= Géza Krepuska =

Dr. Krepuska Géza

Géza Krepuska (Pest, 5 September 1861 – Budapest, 15 October 1949. Hungary) was an ear specialist, a university professor and the founder of Hungarian ear surgery. His father, János Krepuska, worked as a farmer at the farm-stead of Szent Lőrinc, later in Pestszentlőrinc. He lived in the 'red house', situated close to the Weather Station.

1888. He received his diploma on 14 January. He worked as an ear specialist at the István and the János Hospital from 1892 to 1911. He was appointed university private teacher in 1898. He taught ear surgery. From 1911 he was appointed manager of the Otology Faculty of the Rókus Hospital where he worked until 1933. However, he held lectures until 1936. His study book was published in that same year. The book with 357 pages and 2219 pictures was titled Otology.

He met the illustrious geologist of his time, Lajos Lóczy, the manager of the Geology Institution.

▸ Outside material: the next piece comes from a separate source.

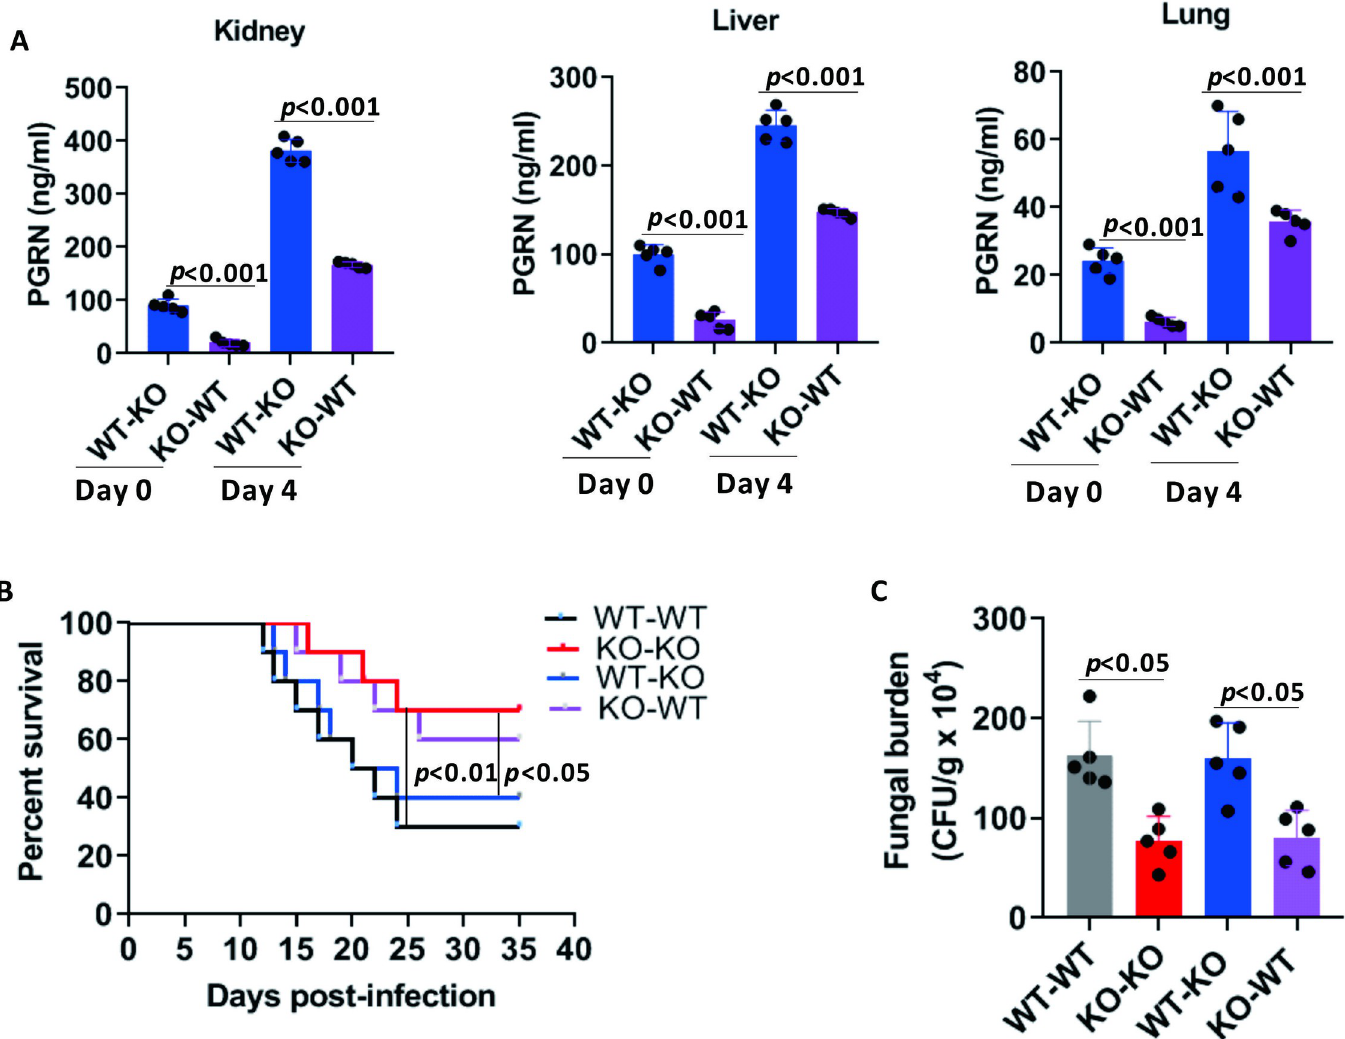
Fig 3. Contribution of PGRN-deficient hematopoietic cells to the increased resistance of PGRN KO mice to invasive C . albicans infection. (A) Bone-marrow cells from PGRN KO (n = 5) and WT (n = 5) mice were intravenously injected into the irradiated recipient mice separately. Eight weeks later, mice were intravenously infected with 4 × 10 5 CFU of C . albica n s , and PGRN levels in the kidney, liver and lung were determined by ELISA. The statistical difference was determined by Kruskal-Wallis test followed by Dunn’s multiple comparisons post test, p values were shown when compared between groups denoted by horizontal lines. (B) Bone-marrow cells from PGRN KO (n = 10) and WT (n = 10) mice were intravenously injected into the irradiated recipient mice separately. Eight weeks later, mice were intravenously infected with 4 × 10 5 CFU of C . albica n s . Survival of these mice was monitored. Kaplan-Meier survival curves were shown, and p value was determined by log-rank survival test. (C) Radiation chimeras were infected with 4 × 10 5 CFU of C . albicans by intravenous inoculation, and kidney CFU levels at day 9 after C . albicans infection were evaluated. All data were pooled from three independent experiments. The Mann–Whitney U test was used to analyze the difference between groups denoted by horizontal lines, and p values were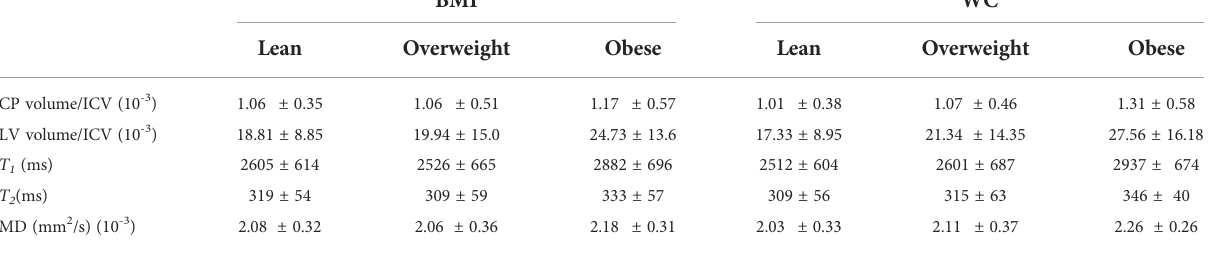
TABLE 6 Mean and standard deviation (SD) values of each magnetic resonance imaging (MRI) metric. Each group was strati fi ed using the established body mass index (BMI) cutoff points for lean participants (BMI < 25), overweight participants (25 ≤ BMI < 30), and participants with obesity (BMI ≥ 30) or using the established waist circumference (WC) cutoff points for lean participants (WC < 94 cm for men and WC < 80 cm for women), overweight participants (94 ≤ WC < 102 for men and 80 ≤ WC < 88 for women), and participants with obesity (WC ≥ 102 for men and WC ≥ 88 for women).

He established an experimental vineyard at his estate in Péter Bleak. He naturalized several sand species helping the state of Hungarian viniculture. In 1899 he built a two-storey building with a cellar to keep and process wine. When he died in 1949, he was buried at the Graveyard in Fiume Street (Budapest).

In the 18th district of Budapest, an annual vintage festival, a street and a tablet preserve his name and fame.